• [Cosa fare]:
Riprendi l'articolo sulle morti durante un Trattamento Sanitario Obbligatorio, continuandolo subito dopo la sua ultima frase.

• [Testo selezionato]:
Morire di TSO, quando il killer è l’abitudine

Ambulanza_tsodi Alessandro Arndt Mucchi

Di Trattamento Sanitario Obbligatorio si muore, come ci insegna la cronaca recente, ma com’è possibile che un intervento per aiutare si trasformi in omicidio colposo? Quello che è successo lo scorso 5 agosto a Torino, con il decesso di Andrea Soldi e l’iscrizione al registro degli indagati dei tre agenti di Polizia Locale e del medico coinvolti nell’intervento, è un tragico evento che sembra difficile da spiegare, ma che invece per chi ha esperienza di primo soccorso è meno indecifrabile.

Voci salvate:
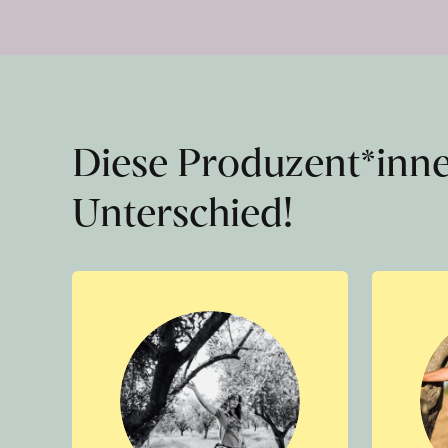
Diese Produzent*inn
Unterschied!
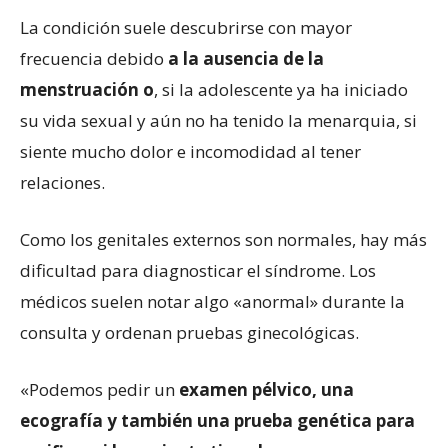
La condición suele descubrirse con mayor
frecuencia debido
a
la ausencia de la
menstruación o
, si la adolescente ya ha iniciado
su vida sexual y aún no ha tenido la menarquia, si
siente mucho dolor e incomodidad al tener
relaciones.
Como los genitales externos son normales, hay más
dificultad para diagnosticar el síndrome. Los
médicos suelen notar algo «anormal» durante la
consulta y ordenan pruebas ginecológicas.
«Podemos pedir un
examen pélvico, una
ecografía y también una prueba genética para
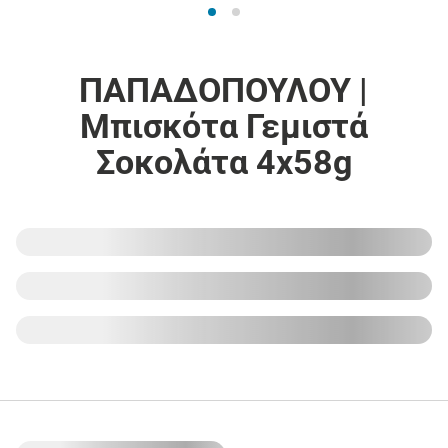
ΠΑΠΑΔΟΠΟΥΛΟΥ |
Μπισκότα Γεμιστά
Σοκολάτα 4x58g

• [La tua risposta]:
Le responsabilità del caso in questione verranno chiarite nelle sedi appropriate, qui non c’è spazio per la gogna mediatica o per individuare un colpevole, possiamo invece prendere spunto dalla vicenda per dare una possibile spiegazione o almeno per far partire un dialogo informato, lasciando da parte la caccia a una divisa “cattiva” o alle istituzioni assenti e incapaci di preparare i propri uomini, perché bisogna cercare (anche) altrove.

L’abitudine addormenta, nasconde e maschera tutto quello che ci accade attorno. “A tutto si abitua quel vigliacco che è l’uomo”. L’abitudine è la caduta nell’abisso nel quale si ha guardato troppo, è un’apnea della ragione che dura una vita, e che una vita se la prende se ci si dimentica di tornare in superficie a respirare.

Il fatto è che gli esseri umani sono molto più prevedibili di quanto ci piaccia pensare, e anche quelli che soffrono di malattie psichiatriche rientrano nella maggior parte dei casi in una manciata di categorie più o meno definite, così dopo averne visti a decine si inizia a pensare meno e automatizzare di più.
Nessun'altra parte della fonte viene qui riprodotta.